• **Supplied passage**

◆ ◆ ◆ ◆ ◆ ◆ ◆

They sealed the pipe when it was together. I certainly don`t like todays piping altho it is easier to install.I used a soda pop can and it on flyash line about 100 feet off ground in mid air.You shoulda heard the uproar from mgnt when they seen it. Couldn`t shut plant down so I done best thing.Worked for about 6 months.
I don`t know about other areas but here in ohio,the price of septic systems installed jumped from around $7500 to $35,000 in about 7 years.I know as I put one in 5 yrs ago.I had my permit for about a year when the health dept. friend called me and told me about the raise the first of the year. He said git it in and I did.

Have a great Wednesday,isn`t this life great or what.cheers,Everett


----------



## Gansett (Apr 8, 2011)

EB Green, is a green cloth backed tape that EB, Electric Boat, used. I'd bet half of our nuke subs have something on board held together with EB Green. If you knew someone who worked there and got you a roll or two you were like a God, men bowed before you, women wanted your babies. Yeah, that stuff was that good.:appl:


----------



## norgale (Apr 4, 2011)

gunrunnerjohn said:


> $700 installed? I just replaced two heat pumps a couple of years ago, $15,000 installed! You're getting off easy for $700!


Your right about that John but when your unemployed and broke $700 can be all the money in the world. When you live in a little 35 foot RV fifth wheel this AC is all you need. It will freeze you out in the middle of the night if you have it set too low. However it wouldn't make a dent in the temp of a full sized house. Only 15,000 btu and the unit sets on the roof and blows through ducts in the ceiling. Good unit but they only last so long like everything else. I just don't need the expense right now. Pete


----------



## gunrunnerjohn (Nov 10, 2010)

Gosh, I'm unemployed, since I'm retired.  I guess I can't claim being broke, and I'm thankful for that!

My house has three heat pumps for a total of 120,000 BTU in cooling capacity. You're right, 15,000 BTU would not do a lot for the place.


----------



## Gansett (Apr 8, 2011)

Pete, I know all about the Fla heat and humidity having lived there but a 15,000 btu a/c will cool a 900 sq foot room according to the a/c calculator. Your place is roughly a third of that 900 sq feet, must be like a meat locker when cranked up!


----------



## norgale (Apr 4, 2011)

Your right about that Jack. It's raining out and the sun is down so now it gets to 68 with no trouble. This I love. Pete


----------



## sanepilot (Mar 11, 2012)

◆ ◆ ◆ ◆ ◆ ◆ ◆

• **Exercise material**
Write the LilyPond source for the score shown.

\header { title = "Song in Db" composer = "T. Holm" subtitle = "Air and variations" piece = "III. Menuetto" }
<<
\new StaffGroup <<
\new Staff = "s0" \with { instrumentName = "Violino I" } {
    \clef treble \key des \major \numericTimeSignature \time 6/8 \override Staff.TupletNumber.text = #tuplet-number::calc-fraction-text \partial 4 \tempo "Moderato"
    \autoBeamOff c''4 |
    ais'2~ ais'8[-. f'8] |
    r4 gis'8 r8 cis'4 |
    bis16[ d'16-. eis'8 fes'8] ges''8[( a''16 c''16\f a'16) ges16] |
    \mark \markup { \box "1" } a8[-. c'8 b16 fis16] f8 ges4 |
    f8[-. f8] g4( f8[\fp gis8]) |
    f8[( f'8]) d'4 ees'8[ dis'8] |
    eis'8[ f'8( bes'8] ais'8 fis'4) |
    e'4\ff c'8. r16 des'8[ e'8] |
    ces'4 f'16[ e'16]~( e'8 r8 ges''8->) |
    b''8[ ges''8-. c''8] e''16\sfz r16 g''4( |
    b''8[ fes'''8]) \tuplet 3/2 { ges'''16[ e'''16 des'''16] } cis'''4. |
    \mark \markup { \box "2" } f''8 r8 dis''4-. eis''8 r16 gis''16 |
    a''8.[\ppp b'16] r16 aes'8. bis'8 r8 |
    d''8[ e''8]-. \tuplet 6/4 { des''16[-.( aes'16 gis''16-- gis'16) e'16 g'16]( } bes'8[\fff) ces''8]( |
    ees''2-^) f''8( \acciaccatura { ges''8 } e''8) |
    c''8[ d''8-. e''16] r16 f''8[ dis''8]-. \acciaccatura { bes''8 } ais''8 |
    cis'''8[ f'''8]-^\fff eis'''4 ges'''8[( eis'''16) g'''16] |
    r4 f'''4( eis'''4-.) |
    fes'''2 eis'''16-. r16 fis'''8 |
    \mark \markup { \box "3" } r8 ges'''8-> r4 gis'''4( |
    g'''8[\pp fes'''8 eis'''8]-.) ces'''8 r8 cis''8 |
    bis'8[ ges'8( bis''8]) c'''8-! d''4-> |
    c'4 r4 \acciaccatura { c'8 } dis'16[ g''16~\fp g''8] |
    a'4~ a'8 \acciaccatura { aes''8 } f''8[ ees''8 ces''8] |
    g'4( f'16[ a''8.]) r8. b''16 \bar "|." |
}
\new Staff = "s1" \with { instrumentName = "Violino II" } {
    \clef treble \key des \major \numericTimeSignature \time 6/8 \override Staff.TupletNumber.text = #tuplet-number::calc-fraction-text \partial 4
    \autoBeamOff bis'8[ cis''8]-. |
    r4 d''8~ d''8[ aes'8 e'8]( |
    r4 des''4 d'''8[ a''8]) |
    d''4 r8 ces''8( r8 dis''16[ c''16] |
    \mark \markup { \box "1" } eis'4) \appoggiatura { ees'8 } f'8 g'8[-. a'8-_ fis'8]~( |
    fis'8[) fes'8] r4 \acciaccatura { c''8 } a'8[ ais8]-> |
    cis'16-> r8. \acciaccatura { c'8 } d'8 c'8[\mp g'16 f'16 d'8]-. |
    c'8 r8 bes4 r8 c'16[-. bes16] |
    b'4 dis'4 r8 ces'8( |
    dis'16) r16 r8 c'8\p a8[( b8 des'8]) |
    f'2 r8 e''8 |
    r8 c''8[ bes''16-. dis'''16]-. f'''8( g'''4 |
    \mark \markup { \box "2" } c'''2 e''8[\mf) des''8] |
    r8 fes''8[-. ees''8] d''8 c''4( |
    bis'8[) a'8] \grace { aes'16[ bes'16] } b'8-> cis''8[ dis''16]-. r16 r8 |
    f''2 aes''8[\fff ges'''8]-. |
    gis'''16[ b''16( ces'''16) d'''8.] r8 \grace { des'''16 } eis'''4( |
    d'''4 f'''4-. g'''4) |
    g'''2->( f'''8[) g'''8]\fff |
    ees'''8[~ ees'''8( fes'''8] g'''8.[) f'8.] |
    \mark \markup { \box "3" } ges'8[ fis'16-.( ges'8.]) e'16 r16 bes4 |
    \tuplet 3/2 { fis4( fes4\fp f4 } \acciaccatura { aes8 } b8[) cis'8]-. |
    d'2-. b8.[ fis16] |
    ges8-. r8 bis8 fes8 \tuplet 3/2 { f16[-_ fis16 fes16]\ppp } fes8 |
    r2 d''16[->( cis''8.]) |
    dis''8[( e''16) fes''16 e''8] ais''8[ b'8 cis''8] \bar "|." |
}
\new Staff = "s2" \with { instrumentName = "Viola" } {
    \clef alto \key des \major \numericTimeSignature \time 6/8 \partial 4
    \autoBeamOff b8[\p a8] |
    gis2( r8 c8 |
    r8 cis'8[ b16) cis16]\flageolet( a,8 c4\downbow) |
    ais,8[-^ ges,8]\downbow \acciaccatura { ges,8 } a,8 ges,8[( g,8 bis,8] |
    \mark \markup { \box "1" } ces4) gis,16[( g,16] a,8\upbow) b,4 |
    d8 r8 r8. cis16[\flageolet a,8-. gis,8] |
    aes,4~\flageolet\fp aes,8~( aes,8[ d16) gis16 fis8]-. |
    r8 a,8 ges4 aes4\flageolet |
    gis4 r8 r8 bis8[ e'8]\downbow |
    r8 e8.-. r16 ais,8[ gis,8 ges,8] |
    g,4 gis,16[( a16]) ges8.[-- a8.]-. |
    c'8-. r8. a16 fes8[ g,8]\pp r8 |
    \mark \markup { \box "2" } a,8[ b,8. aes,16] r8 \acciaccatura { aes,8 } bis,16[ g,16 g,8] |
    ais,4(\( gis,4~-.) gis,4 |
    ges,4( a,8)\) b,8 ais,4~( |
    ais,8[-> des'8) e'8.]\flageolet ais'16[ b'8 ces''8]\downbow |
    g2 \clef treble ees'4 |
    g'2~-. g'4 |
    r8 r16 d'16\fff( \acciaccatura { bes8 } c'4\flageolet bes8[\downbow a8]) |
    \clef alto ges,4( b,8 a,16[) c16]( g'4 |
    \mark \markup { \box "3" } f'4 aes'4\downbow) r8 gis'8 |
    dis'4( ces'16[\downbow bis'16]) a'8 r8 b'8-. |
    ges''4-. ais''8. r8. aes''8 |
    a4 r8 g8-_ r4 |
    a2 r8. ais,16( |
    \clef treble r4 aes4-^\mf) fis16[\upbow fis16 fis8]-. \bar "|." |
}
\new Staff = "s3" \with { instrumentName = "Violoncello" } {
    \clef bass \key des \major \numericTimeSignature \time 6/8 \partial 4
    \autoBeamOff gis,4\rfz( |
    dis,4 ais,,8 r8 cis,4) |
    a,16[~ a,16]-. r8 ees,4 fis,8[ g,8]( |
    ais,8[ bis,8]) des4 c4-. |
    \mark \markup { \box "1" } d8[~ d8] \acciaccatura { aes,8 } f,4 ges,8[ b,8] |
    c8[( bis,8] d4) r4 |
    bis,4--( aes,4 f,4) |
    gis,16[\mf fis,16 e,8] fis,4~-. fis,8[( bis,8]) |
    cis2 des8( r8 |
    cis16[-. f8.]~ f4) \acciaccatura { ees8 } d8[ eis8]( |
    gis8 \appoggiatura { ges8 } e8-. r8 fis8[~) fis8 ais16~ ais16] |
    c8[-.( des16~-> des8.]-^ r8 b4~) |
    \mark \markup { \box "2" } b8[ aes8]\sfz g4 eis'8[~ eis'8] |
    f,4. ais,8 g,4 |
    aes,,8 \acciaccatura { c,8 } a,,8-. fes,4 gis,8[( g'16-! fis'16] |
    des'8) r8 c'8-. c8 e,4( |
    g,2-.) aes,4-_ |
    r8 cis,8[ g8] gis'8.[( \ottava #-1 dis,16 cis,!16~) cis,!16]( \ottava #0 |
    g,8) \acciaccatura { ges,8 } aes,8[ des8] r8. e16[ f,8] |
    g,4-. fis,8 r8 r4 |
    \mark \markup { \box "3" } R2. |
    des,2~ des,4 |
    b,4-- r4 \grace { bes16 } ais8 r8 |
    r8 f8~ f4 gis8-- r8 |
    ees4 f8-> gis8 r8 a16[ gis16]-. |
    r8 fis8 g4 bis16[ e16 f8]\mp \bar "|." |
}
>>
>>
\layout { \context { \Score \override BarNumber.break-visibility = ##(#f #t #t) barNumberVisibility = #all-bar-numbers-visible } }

◆ ◆ ◆ ◆ ◆ ◆ ◆

• **Requirement A**
Translate this sentence from the forum thread into Spanish: "My house has three heat pumps for a total of 120,000 BTU in cooling capacity."
• **Requirement B**
Identify each line in the rows that contains the string "partial", counting matches inside longer words, and copy those lines.

• **Worked answer A**
Mi casa tiene tres bombas de calor que suman 120.000 BTU de capacidad de refrigeración.

• **Worked answer B**
    \clef treble \key des \major \numericTimeSignature \time 6/8 \override Staff.TupletNumber.text = #tuplet-number::calc-fraction-text \partial 4 \tempo "Moderato"
    \clef treble \key des \major \numericTimeSignature \time 6/8 \override Staff.TupletNumber.text = #tuplet-number::calc-fraction-text \partial 4
    \clef alto \key des \major \numericTimeSignature \time 6/8 \partial 4
    \clef bass \key des \major \numericTimeSignature \time 6/8 \partial 4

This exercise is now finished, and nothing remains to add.